- _Exercise directions_
Scan the records and identify every line in which the string "Phuoc" occurs, then return those lines.

=== Dataset extract ===

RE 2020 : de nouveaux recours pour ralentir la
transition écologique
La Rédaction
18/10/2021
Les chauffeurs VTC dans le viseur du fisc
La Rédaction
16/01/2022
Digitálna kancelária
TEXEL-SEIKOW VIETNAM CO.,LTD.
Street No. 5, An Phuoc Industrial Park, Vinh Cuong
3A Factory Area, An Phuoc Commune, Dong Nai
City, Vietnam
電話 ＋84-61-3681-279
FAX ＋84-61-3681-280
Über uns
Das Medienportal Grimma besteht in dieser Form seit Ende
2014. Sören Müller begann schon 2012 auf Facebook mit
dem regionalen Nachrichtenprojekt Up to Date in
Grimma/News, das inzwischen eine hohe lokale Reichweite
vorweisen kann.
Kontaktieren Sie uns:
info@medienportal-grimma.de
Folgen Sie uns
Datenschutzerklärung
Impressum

===

- _Written response_
Street No. 5, An Phuoc Industrial Park, Vinh Cuong
3A Factory Area, An Phuoc Commune, Dong Nai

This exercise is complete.